- _Data provided_:
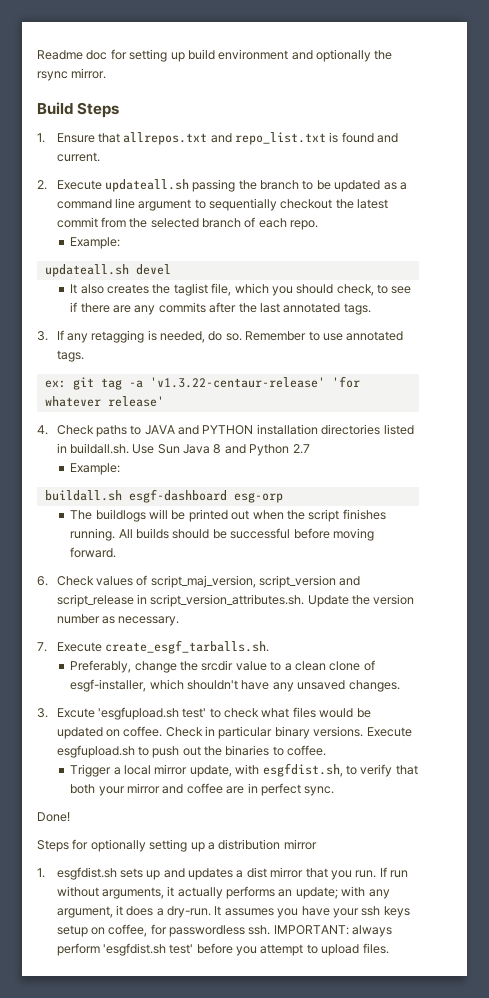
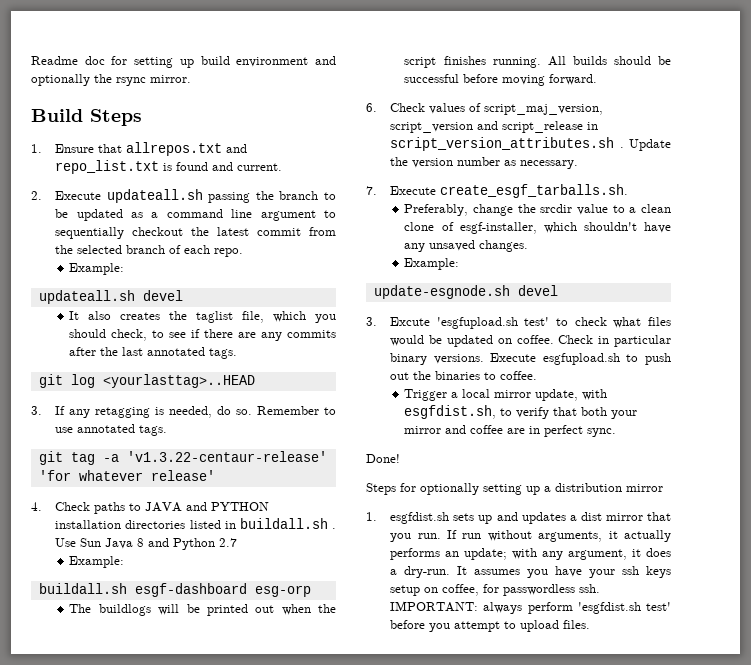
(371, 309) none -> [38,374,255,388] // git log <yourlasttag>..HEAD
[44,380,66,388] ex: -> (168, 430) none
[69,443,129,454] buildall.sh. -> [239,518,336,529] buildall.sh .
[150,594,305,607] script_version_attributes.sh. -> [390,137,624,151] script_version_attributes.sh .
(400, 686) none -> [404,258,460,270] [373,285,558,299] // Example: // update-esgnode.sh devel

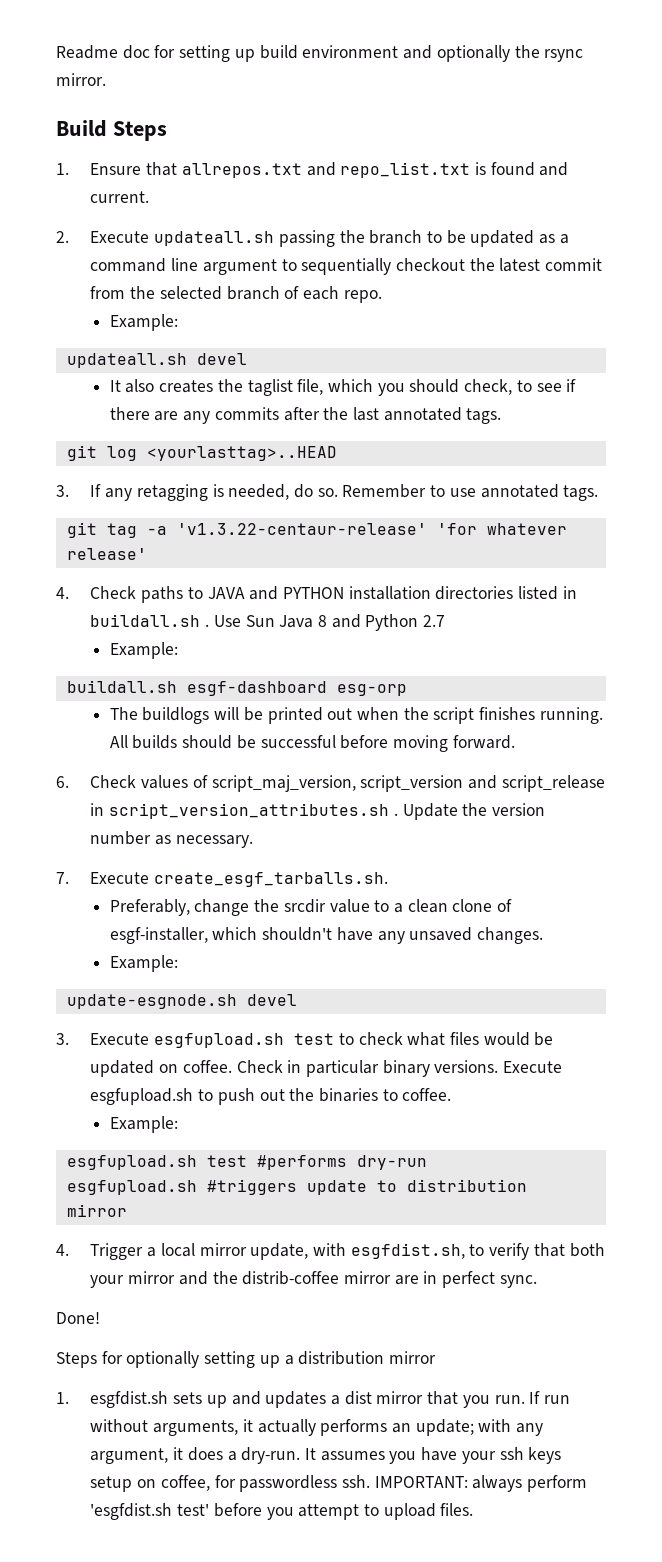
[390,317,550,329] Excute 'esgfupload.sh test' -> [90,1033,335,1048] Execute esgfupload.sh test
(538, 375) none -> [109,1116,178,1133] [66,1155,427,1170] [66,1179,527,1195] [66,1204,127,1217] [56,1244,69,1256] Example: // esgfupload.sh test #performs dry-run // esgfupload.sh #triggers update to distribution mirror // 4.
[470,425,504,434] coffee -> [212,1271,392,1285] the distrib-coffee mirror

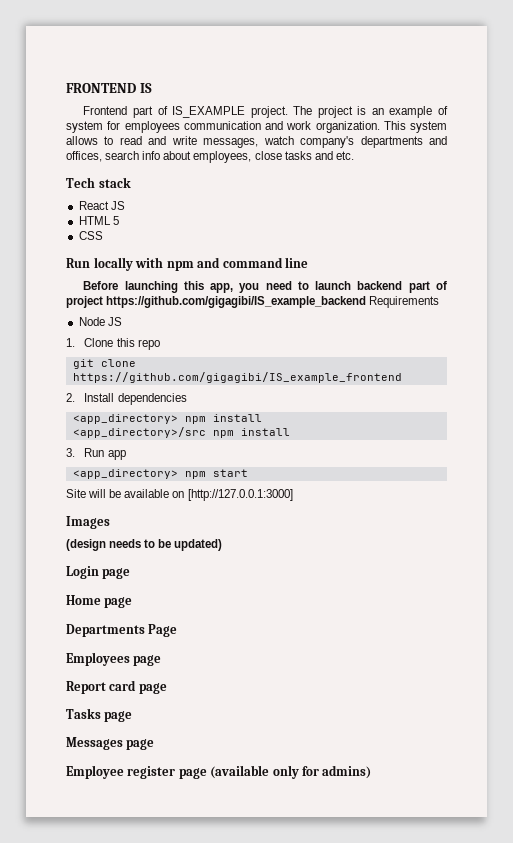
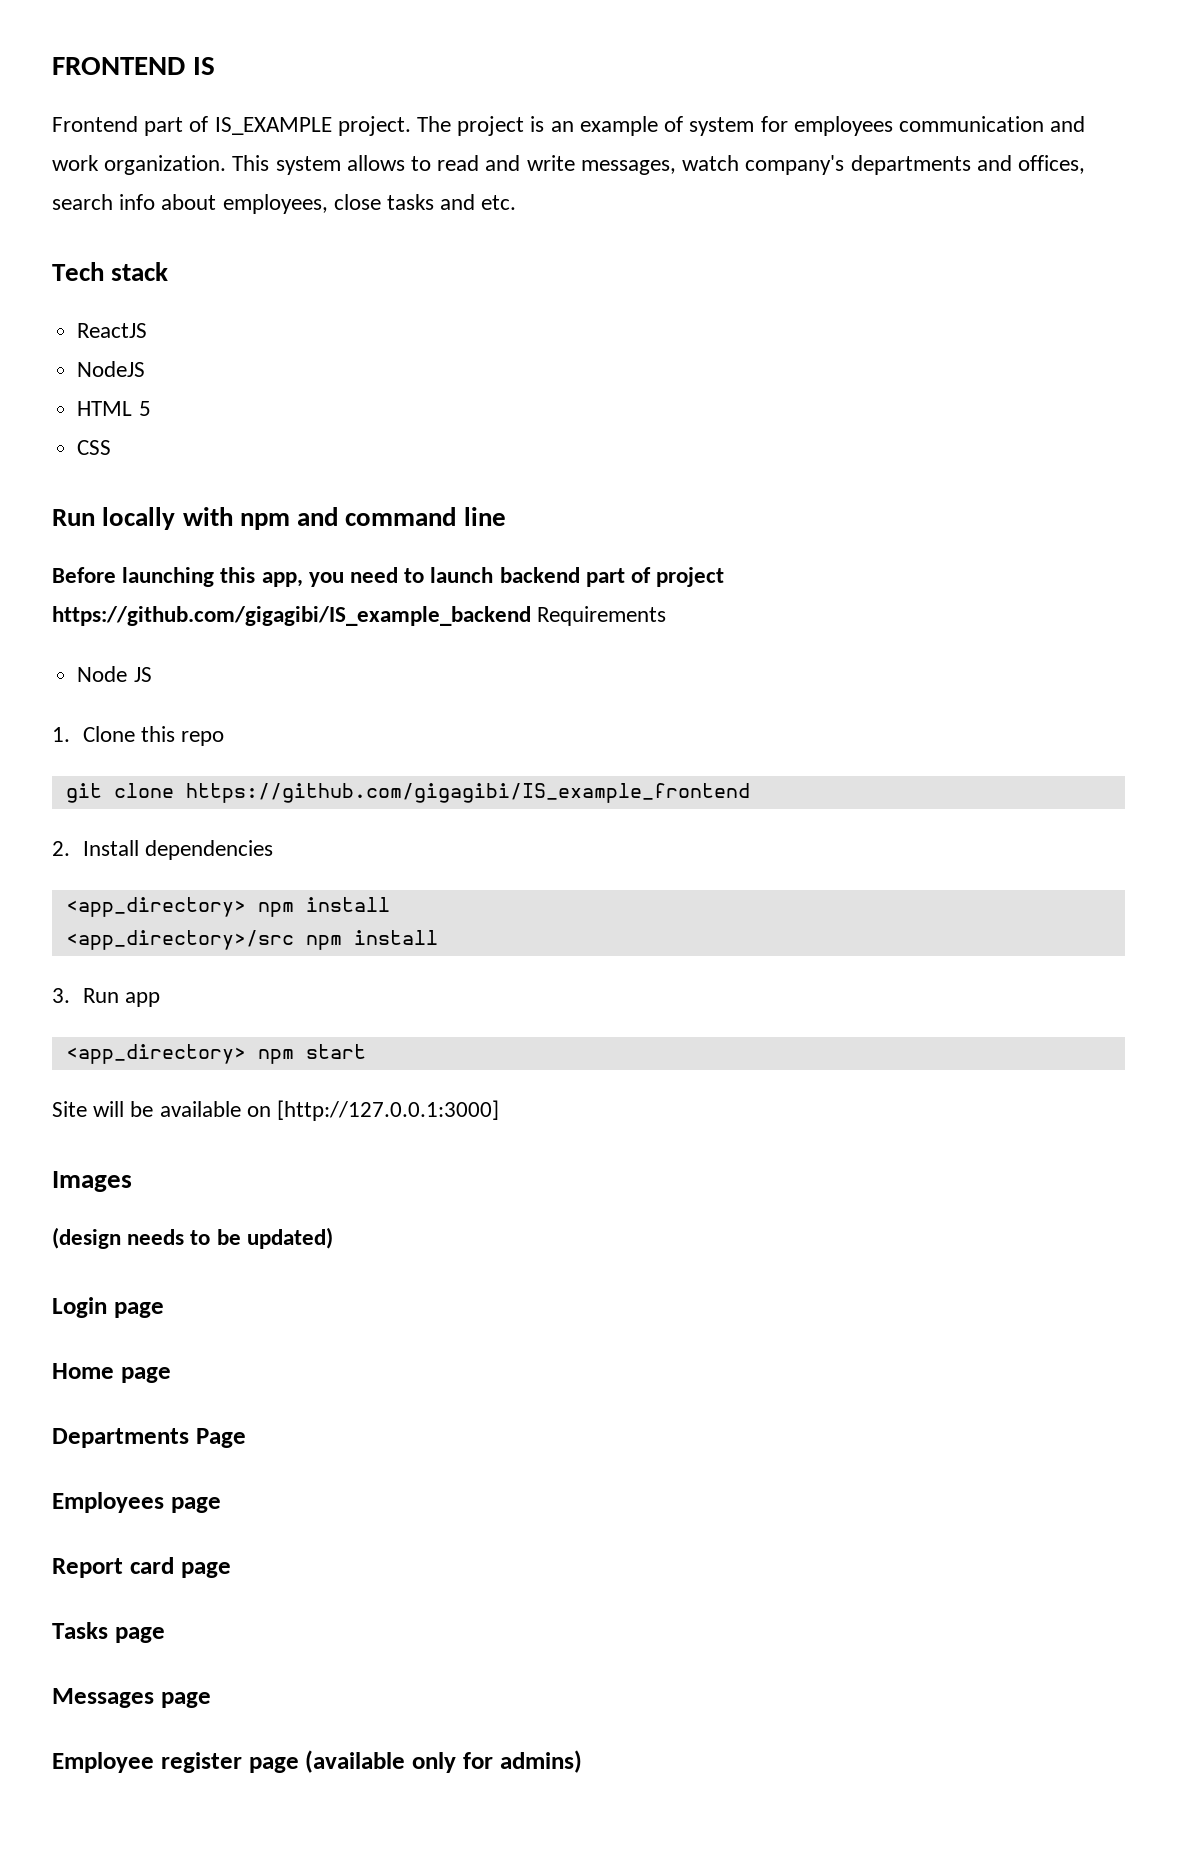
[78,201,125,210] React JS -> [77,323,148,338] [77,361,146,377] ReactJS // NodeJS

- _The problem_:
Leave the pictures out and reproduce exactly the lines from the line with "[390,317,550,329] Excute 'esgfupload.sh" to the end of the material above.

- _Solved problem_:
[390,317,550,329] Excute 'esgfupload.sh test' -> [90,1033,335,1048] Execute esgfupload.sh test
(538, 375) none -> [109,1116,178,1133] [66,1155,427,1170] [66,1179,527,1195] [66,1204,127,1217] [56,1244,69,1256] Example: // esgfupload.sh test #performs dry-run // esgfupload.sh #triggers update to distribution mirror // 4.
[470,425,504,434] coffee -> [212,1271,392,1285] the distrib-coffee mirror

[78,201,125,210] React JS -> [77,323,148,338] [77,361,146,377] ReactJS // NodeJS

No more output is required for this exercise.